Il ne sera plus jamais question d’une amnistie?

José Gotovitch: Parler en ces termes rend tout débat impossible. En Flandre, depuis les années 1990, un courant très nettement majoritaire l’a compris. Grâce, aussi, au renvoi des chrétiens du CD & V dans l’opposition, tout se conjugue pour permettre une vraie discussion.

Mais les partis francophones ne semblent guère pressés. Ils acceptent tout au plus un débat académique et historique. Pas vraiment leur priorité, d’ailleurs…
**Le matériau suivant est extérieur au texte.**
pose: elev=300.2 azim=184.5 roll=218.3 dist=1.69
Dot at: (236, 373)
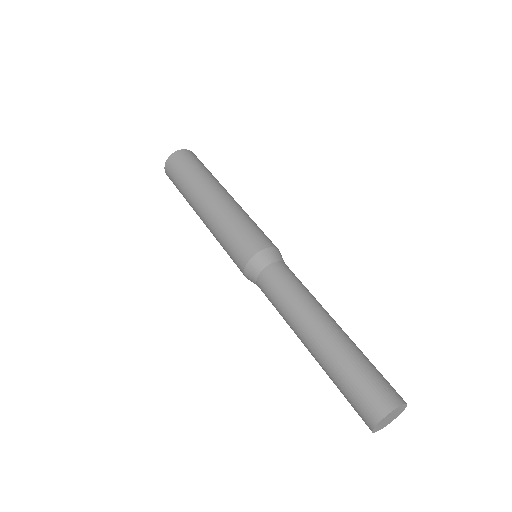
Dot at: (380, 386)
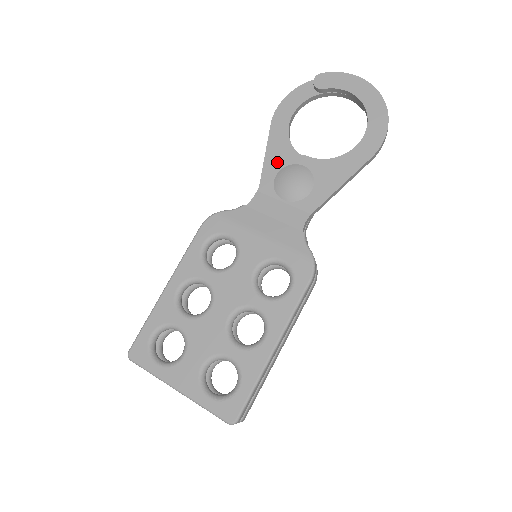
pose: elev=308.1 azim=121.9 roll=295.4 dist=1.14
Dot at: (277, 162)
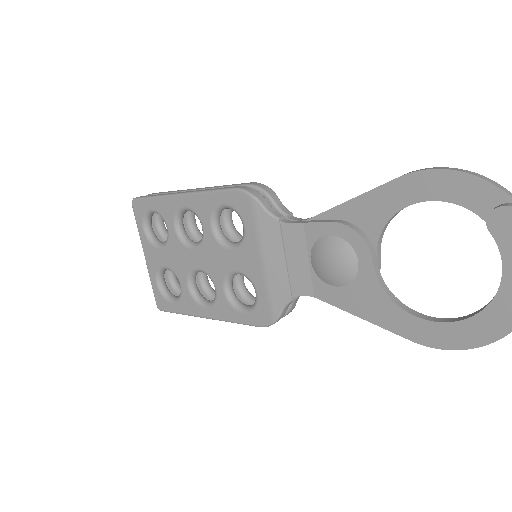
Dot at: (346, 226)
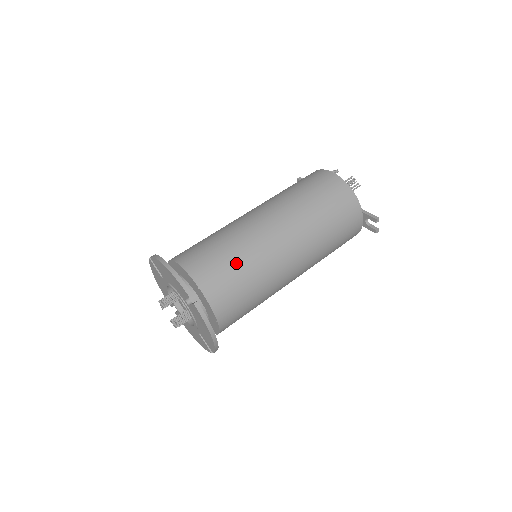
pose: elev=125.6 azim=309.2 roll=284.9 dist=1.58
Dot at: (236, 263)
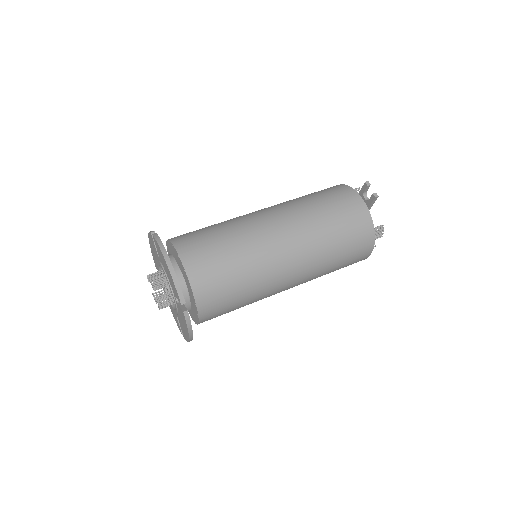
Dot at: (210, 226)
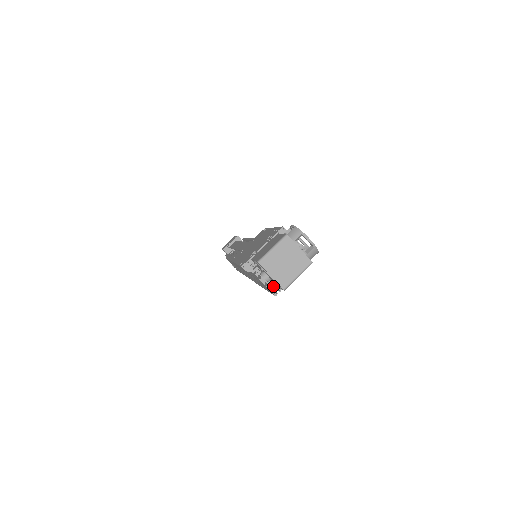
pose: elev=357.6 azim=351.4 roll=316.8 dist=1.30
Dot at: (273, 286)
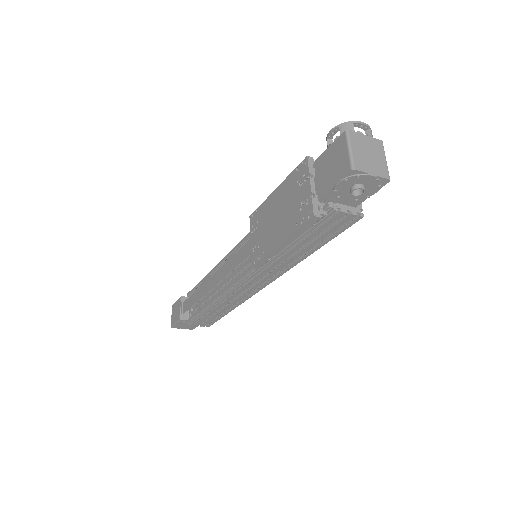
Dot at: (354, 209)
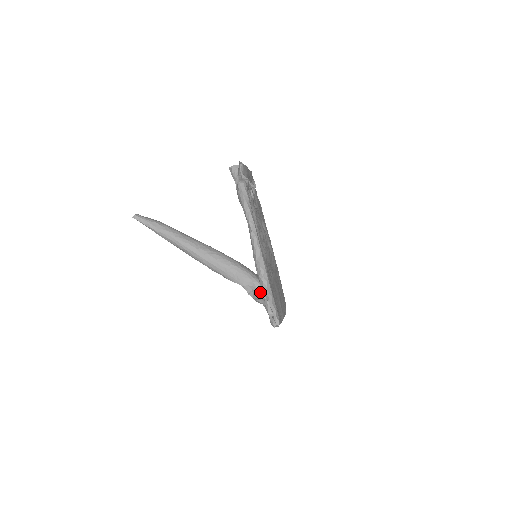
José Gotovitch et Chantal Kesteloot: Effectivement. Ils hésitent à s’engager. On ne peut pas parler d’un blocage réel. Plutôt d’une forme d’indifférence. Certains considèrent cela comme une énième concession au nord du pays, où le Mouvement flamand – en crise – chercherait avant tout à se refaire une image positive. D’autres estiment qu’à un an du scrutin législatif ils n’ont rien à y gagner sur le plan électoral. Dans cet Etat fédéral en constante mutation, d’autres encore préfèrent faire un amalgame facile entre la Flandre et le Vlaams Blok. Après les prochaines élections, peut-être, les esprits seront mûrs…

(1) Occupation, répression. Un passé qui résiste. Éditions Labor, avril 2002.

(2) La RTBF consacrera une émission spéciale au même thème. Les années belges, jeudi 2 mai, 21 h 50.